▼

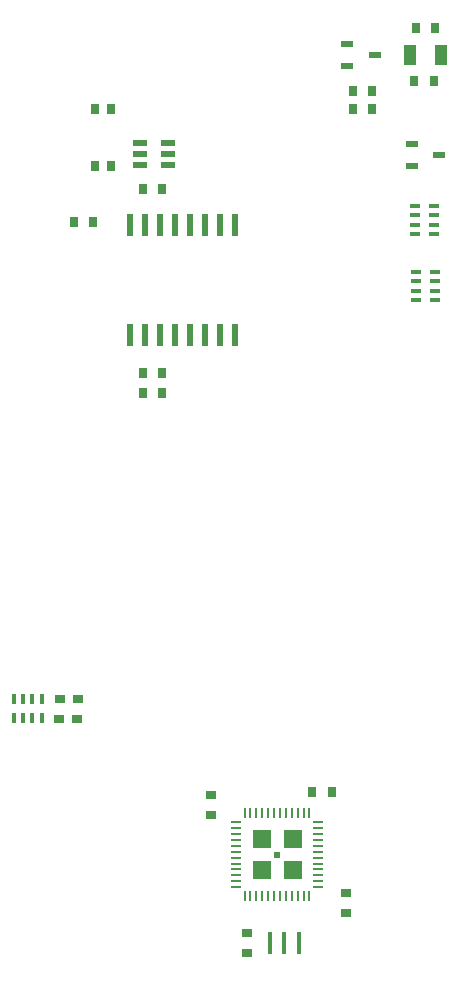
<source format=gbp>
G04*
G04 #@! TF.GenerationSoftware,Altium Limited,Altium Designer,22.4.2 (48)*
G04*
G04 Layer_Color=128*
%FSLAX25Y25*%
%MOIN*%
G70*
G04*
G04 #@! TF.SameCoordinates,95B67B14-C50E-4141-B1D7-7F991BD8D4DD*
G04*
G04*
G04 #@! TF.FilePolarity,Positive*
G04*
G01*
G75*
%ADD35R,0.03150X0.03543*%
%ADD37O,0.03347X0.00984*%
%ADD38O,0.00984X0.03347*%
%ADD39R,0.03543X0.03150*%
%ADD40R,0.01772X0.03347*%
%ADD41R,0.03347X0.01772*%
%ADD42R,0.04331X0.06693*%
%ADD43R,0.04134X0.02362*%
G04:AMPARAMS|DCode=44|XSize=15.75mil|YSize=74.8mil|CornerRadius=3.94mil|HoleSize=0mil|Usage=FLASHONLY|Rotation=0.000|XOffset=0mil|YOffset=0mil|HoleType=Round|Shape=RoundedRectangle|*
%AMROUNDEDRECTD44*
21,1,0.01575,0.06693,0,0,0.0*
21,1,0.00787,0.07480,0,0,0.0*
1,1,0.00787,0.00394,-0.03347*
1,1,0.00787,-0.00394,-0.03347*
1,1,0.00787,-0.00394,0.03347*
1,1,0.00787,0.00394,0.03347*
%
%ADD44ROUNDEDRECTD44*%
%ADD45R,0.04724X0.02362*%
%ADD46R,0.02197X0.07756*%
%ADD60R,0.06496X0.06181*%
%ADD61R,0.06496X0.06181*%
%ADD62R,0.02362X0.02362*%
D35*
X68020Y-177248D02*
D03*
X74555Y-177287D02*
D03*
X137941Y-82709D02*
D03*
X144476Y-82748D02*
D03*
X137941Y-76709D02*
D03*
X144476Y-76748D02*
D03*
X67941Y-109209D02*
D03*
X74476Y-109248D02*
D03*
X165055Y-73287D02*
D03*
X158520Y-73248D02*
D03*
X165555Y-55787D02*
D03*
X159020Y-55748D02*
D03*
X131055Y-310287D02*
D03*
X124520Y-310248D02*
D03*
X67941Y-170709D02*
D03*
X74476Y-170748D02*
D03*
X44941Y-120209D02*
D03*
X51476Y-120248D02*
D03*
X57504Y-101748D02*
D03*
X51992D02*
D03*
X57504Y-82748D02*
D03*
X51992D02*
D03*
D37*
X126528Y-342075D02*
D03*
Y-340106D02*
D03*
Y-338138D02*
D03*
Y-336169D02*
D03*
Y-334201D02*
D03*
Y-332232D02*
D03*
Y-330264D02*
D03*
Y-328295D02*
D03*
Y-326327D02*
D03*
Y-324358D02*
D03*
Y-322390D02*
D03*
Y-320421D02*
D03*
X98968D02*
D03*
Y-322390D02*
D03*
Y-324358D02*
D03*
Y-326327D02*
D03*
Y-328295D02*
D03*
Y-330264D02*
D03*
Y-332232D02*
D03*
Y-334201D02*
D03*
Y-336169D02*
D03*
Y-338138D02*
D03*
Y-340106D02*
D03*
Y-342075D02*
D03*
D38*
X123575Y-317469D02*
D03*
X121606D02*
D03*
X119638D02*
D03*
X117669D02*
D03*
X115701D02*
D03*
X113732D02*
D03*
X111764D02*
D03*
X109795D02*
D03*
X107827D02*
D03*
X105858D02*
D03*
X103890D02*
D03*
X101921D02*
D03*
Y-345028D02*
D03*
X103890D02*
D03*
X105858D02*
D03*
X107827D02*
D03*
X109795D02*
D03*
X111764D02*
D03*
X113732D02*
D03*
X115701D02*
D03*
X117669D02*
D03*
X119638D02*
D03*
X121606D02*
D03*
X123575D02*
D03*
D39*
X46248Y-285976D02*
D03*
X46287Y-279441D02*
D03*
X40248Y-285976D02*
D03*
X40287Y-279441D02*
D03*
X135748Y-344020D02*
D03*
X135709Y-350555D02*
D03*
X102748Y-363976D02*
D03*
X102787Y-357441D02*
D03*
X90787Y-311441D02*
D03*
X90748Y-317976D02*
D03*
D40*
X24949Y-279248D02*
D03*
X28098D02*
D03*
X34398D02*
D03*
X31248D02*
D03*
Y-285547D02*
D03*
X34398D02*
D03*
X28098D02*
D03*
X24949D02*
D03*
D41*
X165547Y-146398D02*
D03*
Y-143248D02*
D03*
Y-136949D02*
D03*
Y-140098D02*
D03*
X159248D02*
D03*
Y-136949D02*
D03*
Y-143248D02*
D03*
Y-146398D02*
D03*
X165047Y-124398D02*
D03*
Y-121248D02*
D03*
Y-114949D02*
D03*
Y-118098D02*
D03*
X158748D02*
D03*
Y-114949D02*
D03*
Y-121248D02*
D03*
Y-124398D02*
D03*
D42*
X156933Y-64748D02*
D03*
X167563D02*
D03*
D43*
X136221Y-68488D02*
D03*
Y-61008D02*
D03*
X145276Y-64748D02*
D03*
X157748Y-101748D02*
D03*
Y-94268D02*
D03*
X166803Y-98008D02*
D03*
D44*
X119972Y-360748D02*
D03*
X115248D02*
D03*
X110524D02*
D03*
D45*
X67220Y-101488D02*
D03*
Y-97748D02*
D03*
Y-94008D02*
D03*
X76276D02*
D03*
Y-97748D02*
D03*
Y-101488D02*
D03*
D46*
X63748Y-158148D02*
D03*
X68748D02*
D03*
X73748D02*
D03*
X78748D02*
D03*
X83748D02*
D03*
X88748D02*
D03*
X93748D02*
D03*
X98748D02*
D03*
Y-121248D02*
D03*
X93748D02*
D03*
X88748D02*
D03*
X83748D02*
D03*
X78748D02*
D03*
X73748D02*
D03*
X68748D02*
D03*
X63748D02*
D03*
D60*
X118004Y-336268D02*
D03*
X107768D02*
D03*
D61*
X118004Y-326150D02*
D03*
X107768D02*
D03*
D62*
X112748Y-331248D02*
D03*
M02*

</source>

▲

→ YOUR INSTRUCTIONS:
Reproduce the material in its entirety and word for word, without the pictures.

→ REPLY TO THE EXERCISE:
<source format=gbp>
G04*
G04 #@! TF.GenerationSoftware,Altium Limited,Altium Designer,22.4.2 (48)*
G04*
G04 Layer_Color=128*
%FSLAX25Y25*%
%MOIN*%
G70*
G04*
G04 #@! TF.SameCoordinates,95B67B14-C50E-4141-B1D7-7F991BD8D4DD*
G04*
G04*
G04 #@! TF.FilePolarity,Positive*
G04*
G01*
G75*
%ADD35R,0.03150X0.03543*%
%ADD37O,0.03347X0.00984*%
%ADD38O,0.00984X0.03347*%
%ADD39R,0.03543X0.03150*%
%ADD40R,0.01772X0.03347*%
%ADD41R,0.03347X0.01772*%
%ADD42R,0.04331X0.06693*%
%ADD43R,0.04134X0.02362*%
G04:AMPARAMS|DCode=44|XSize=15.75mil|YSize=74.8mil|CornerRadius=3.94mil|HoleSize=0mil|Usage=FLASHONLY|Rotation=0.000|XOffset=0mil|YOffset=0mil|HoleType=Round|Shape=RoundedRectangle|*
%AMROUNDEDRECTD44*
21,1,0.01575,0.06693,0,0,0.0*
21,1,0.00787,0.07480,0,0,0.0*
1,1,0.00787,0.00394,-0.03347*
1,1,0.00787,-0.00394,-0.03347*
1,1,0.00787,-0.00394,0.03347*
1,1,0.00787,0.00394,0.03347*
%
%ADD44ROUNDEDRECTD44*%
%ADD45R,0.04724X0.02362*%
%ADD46R,0.02197X0.07756*%
%ADD60R,0.06496X0.06181*%
%ADD61R,0.06496X0.06181*%
%ADD62R,0.02362X0.02362*%
D35*
X68020Y-177248D02*
D03*
X74555Y-177287D02*
D03*
X137941Y-82709D02*
D03*
X144476Y-82748D02*
D03*
X137941Y-76709D02*
D03*
X144476Y-76748D02*
D03*
X67941Y-109209D02*
D03*
X74476Y-109248D02*
D03*
X165055Y-73287D02*
D03*
X158520Y-73248D02*
D03*
X165555Y-55787D02*
D03*
X159020Y-55748D02*
D03*
X131055Y-310287D02*
D03*
X124520Y-310248D02*
D03*
X67941Y-170709D02*
D03*
X74476Y-170748D02*
D03*
X44941Y-120209D02*
D03*
X51476Y-120248D02*
D03*
X57504Y-101748D02*
D03*
X51992D02*
D03*
X57504Y-82748D02*
D03*
X51992D02*
D03*
D37*
X126528Y-342075D02*
D03*
Y-340106D02*
D03*
Y-338138D02*
D03*
Y-336169D02*
D03*
Y-334201D02*
D03*
Y-332232D02*
D03*
Y-330264D02*
D03*
Y-328295D02*
D03*
Y-326327D02*
D03*
Y-324358D02*
D03*
Y-322390D02*
D03*
Y-320421D02*
D03*
X98968D02*
D03*
Y-322390D02*
D03*
Y-324358D02*
D03*
Y-326327D02*
D03*
Y-328295D02*
D03*
Y-330264D02*
D03*
Y-332232D02*
D03*
Y-334201D02*
D03*
Y-336169D02*
D03*
Y-338138D02*
D03*
Y-340106D02*
D03*
Y-342075D02*
D03*
D38*
X123575Y-317469D02*
D03*
X121606D02*
D03*
X119638D02*
D03*
X117669D02*
D03*
X115701D02*
D03*
X113732D02*
D03*
X111764D02*
D03*
X109795D02*
D03*
X107827D02*
D03*
X105858D02*
D03*
X103890D02*
D03*
X101921D02*
D03*
Y-345028D02*
D03*
X103890D02*
D03*
X105858D02*
D03*
X107827D02*
D03*
X109795D02*
D03*
X111764D02*
D03*
X113732D02*
D03*
X115701D02*
D03*
X117669D02*
D03*
X119638D02*
D03*
X121606D02*
D03*
X123575D02*
D03*
D39*
X46248Y-285976D02*
D03*
X46287Y-279441D02*
D03*
X40248Y-285976D02*
D03*
X40287Y-279441D02*
D03*
X135748Y-344020D02*
D03*
X135709Y-350555D02*
D03*
X102748Y-363976D02*
D03*
X102787Y-357441D02*
D03*
X90787Y-311441D02*
D03*
X90748Y-317976D02*
D03*
D40*
X24949Y-279248D02*
D03*
X28098D02*
D03*
X34398D02*
D03*
X31248D02*
D03*
Y-285547D02*
D03*
X34398D02*
D03*
X28098D02*
D03*
X24949D02*
D03*
D41*
X165547Y-146398D02*
D03*
Y-143248D02*
D03*
Y-136949D02*
D03*
Y-140098D02*
D03*
X159248D02*
D03*
Y-136949D02*
D03*
Y-143248D02*
D03*
Y-146398D02*
D03*
X165047Y-124398D02*
D03*
Y-121248D02*
D03*
Y-114949D02*
D03*
Y-118098D02*
D03*
X158748D02*
D03*
Y-114949D02*
D03*
Y-121248D02*
D03*
Y-124398D02*
D03*
D42*
X156933Y-64748D02*
D03*
X167563D02*
D03*
D43*
X136221Y-68488D02*
D03*
Y-61008D02*
D03*
X145276Y-64748D02*
D03*
X157748Y-101748D02*
D03*
Y-94268D02*
D03*
X166803Y-98008D02*
D03*
D44*
X119972Y-360748D02*
D03*
X115248D02*
D03*
X110524D02*
D03*
D45*
X67220Y-101488D02*
D03*
Y-97748D02*
D03*
Y-94008D02*
D03*
X76276D02*
D03*
Y-97748D02*
D03*
Y-101488D02*
D03*
D46*
X63748Y-158148D02*
D03*
X68748D02*
D03*
X73748D02*
D03*
X78748D02*
D03*
X83748D02*
D03*
X88748D02*
D03*
X93748D02*
D03*
X98748D02*
D03*
Y-121248D02*
D03*
X93748D02*
D03*
X88748D02*
D03*
X83748D02*
D03*
X78748D02*
D03*
X73748D02*
D03*
X68748D02*
D03*
X63748D02*
D03*
D60*
X118004Y-336268D02*
D03*
X107768D02*
D03*
D61*
X118004Y-326150D02*
D03*
X107768D02*
D03*
D62*
X112748Y-331248D02*
D03*
M02*

</source>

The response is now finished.